**GIVEN TEXT:**
+ + +
Sir Robert said he agreed with the assessment of Conservative colleague and Bournemouth West MP Sir Conor Burns in that there needed to be a “big improvement” at the town hall.

“We can’t revert what happened but certainly I think hopefully the next few years will be more peaceful and the council will gel together and start to deliver much better services for local constituents,” Sir Robert said.

“I think what has come from the levelling-up department is sort of like a warning shot, but I think we all know that things haven’t been working since the reorganisation and I think we are all hopeful for better times ahead and quieter times ahead.”

Bournemouth East MP Tobias Ellwood told the Daily Echo: "The ‘best value notice’ reflects the tough financial conditions the council has faced and it is a clarion call for the council to be more strategic in offering a long-term plan in order to navigate forwards into a more prosperous economic chapter.
+ + +
**DATASET CONTENT:**
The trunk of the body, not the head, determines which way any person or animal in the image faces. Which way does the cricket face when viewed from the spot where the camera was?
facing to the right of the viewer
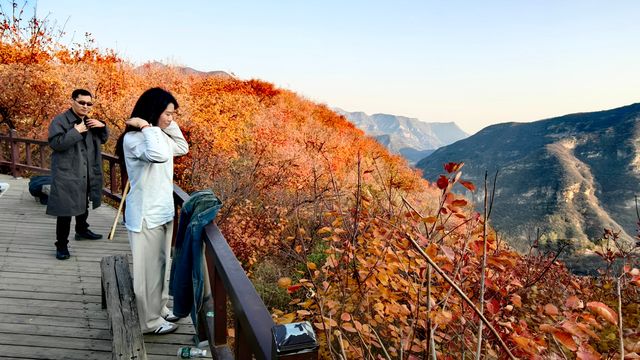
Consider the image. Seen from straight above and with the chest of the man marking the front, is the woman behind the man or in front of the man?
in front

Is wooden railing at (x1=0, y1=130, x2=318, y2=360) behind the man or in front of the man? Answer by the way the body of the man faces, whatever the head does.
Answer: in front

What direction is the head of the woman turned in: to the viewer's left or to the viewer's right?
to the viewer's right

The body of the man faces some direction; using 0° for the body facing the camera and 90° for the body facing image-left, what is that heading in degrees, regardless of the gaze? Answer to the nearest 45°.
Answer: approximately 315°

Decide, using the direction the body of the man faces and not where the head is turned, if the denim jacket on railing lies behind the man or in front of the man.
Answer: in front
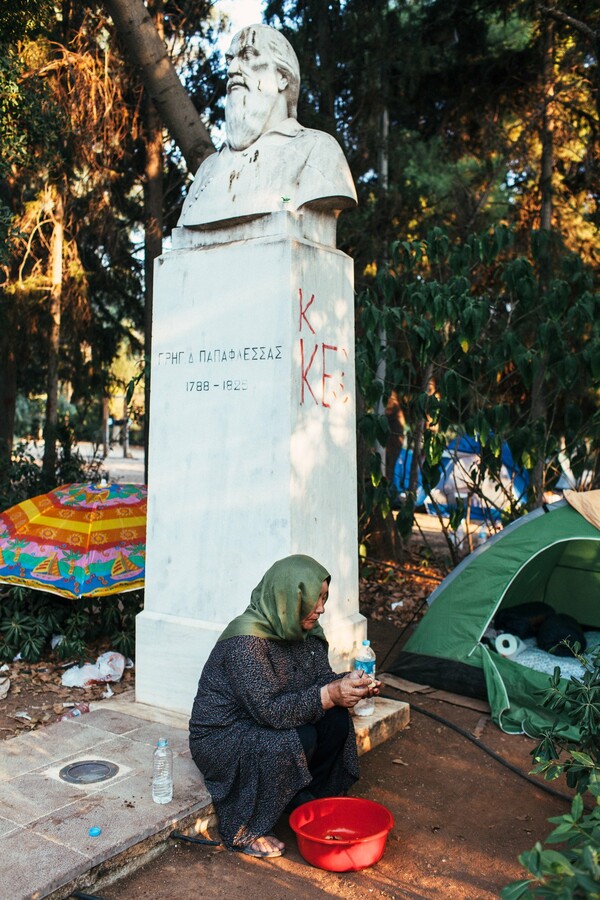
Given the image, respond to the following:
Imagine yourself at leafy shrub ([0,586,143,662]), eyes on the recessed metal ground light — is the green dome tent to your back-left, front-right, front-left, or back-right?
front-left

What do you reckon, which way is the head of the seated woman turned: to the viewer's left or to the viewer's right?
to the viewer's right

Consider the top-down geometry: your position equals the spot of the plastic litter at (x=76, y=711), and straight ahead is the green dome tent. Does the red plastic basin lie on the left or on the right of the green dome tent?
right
+ + +
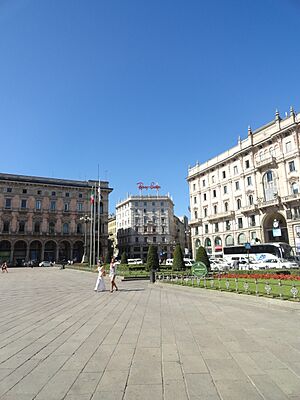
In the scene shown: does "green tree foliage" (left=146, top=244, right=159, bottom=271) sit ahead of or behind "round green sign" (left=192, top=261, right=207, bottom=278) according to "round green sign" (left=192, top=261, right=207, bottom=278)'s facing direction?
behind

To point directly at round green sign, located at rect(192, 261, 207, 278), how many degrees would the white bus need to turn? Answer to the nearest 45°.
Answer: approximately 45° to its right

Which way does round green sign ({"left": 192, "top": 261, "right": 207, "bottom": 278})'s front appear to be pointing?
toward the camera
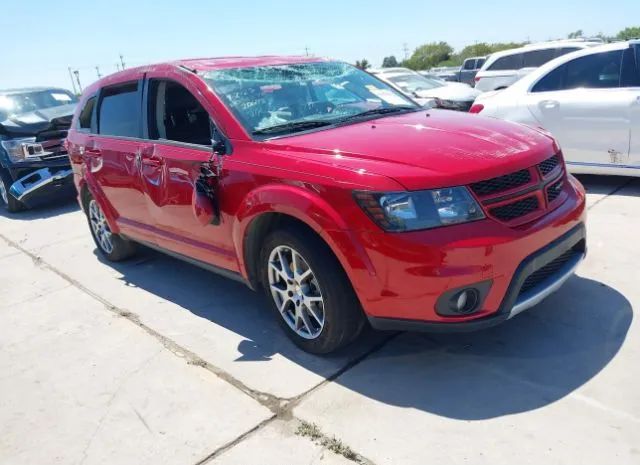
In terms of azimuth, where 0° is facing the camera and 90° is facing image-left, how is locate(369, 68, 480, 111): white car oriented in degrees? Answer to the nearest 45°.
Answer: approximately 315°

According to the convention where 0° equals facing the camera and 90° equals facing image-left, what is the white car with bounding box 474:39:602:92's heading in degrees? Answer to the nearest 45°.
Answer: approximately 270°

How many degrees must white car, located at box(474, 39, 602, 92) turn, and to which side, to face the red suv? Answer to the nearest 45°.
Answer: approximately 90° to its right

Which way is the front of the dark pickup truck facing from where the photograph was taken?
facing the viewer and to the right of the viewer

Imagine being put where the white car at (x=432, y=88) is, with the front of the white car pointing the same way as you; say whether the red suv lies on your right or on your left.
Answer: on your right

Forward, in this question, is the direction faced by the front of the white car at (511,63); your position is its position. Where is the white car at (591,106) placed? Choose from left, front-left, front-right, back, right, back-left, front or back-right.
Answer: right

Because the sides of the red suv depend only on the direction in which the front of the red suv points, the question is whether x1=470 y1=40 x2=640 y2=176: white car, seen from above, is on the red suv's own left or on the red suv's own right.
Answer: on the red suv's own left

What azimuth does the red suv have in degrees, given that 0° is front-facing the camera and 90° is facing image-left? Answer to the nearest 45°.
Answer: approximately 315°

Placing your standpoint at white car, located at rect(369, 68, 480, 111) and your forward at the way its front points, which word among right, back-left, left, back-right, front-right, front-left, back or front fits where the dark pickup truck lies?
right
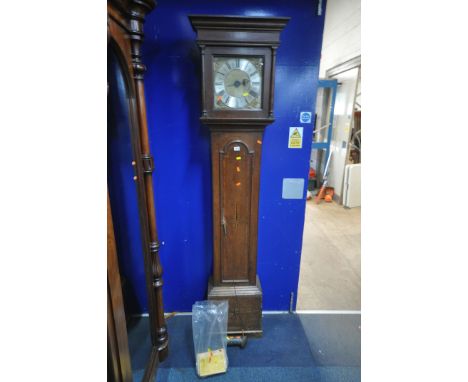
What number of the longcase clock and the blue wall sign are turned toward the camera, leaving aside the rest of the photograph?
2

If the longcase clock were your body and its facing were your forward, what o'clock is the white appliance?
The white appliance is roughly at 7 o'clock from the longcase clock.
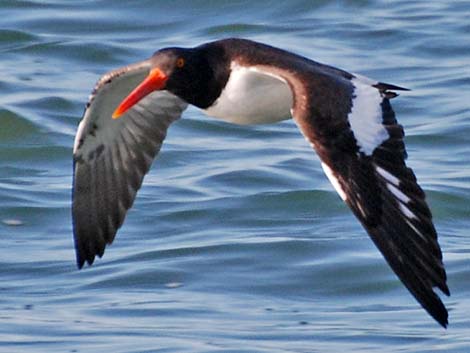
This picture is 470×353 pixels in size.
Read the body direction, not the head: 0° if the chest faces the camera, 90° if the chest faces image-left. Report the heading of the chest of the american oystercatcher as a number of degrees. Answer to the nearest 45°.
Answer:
+ + +
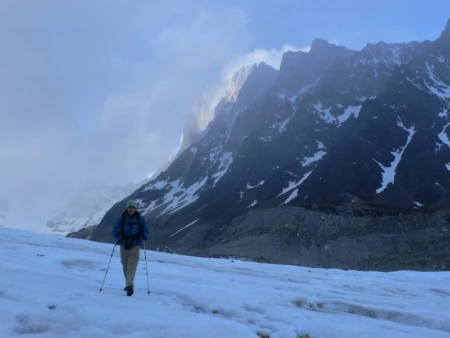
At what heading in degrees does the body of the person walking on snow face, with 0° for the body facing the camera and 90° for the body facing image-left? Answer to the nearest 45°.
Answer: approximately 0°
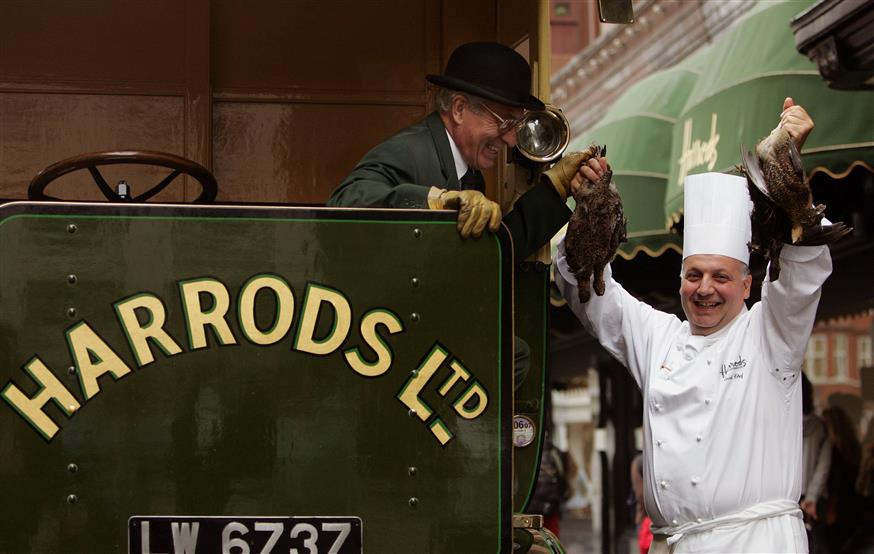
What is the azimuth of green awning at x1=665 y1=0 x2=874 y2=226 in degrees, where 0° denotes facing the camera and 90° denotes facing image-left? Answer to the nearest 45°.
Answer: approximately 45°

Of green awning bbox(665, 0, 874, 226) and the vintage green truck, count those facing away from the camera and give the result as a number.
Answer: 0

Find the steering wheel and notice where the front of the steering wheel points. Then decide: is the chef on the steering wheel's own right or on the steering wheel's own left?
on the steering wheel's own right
+ + +
**BRIEF 1:**
In the records, list the lines from the one containing "Which way is the front" through the one containing "Answer: on the red suv's own left" as a numbered list, skipping blank lines.
**BRIEF 2:**
Carry on the article about the council's best value notice from where it stops.

**OUTPUT 1:**
1. Which way is the front of the dark pickup truck facing from where the photograph was taken?
2. facing the viewer and to the right of the viewer
3. Imagine being put where the white car at (x=432, y=88) is, with the front of the white car pointing the same way as you; say whether the red suv lies on your right or on your left.
4. Answer: on your right
5. Forward, in this question, is the direction faced by the front of the white car at (511,63); your position is its position. Where is the white car at (591,106) placed? Choose from left, front-left, front-right, back, right, back-left, front or back-right.
6. Answer: right
7. Because the sides of the red suv depend only on the direction in which the front of the red suv points, the question is whether x1=470 y1=40 x2=640 y2=176: white car, seen from above, is on the red suv's own left or on the red suv's own right.
8. Answer: on the red suv's own left

**OUTPUT 2:**
“Cutting events such as the air show, for example, will save cash in the short term but will damage Bournemouth’s – and by extension the council’s – finances in the long term, promoting further Government notices such as this.”

On the reference to Bournemouth Air Festival, BCP Council's cabinet had an agenda item listed on its forward plan for its meeting last month titled 'Future Options - Bournemouth Air Festival’.

A summary of the forthcoming decision published on the local authority’s website said: “To make a decision on the future of Bournemouth Air Festival beyond 2023.”

However, the item was not discussed at the meeting.

The Three Towns Alliance administration announced on July 19 that a decision on the future funding of the Bournemouth Air Festival would likely take palce in autumn.

A working group with businesses is being created to explore options for the event.

The local authority said “significant financial pressures” mean council leaders needed to find “new ways of sustainability financing” the free festival.

This year's event, which takes place between Thursday, August 31, and Sunday, September 3, is not affected by these discussions.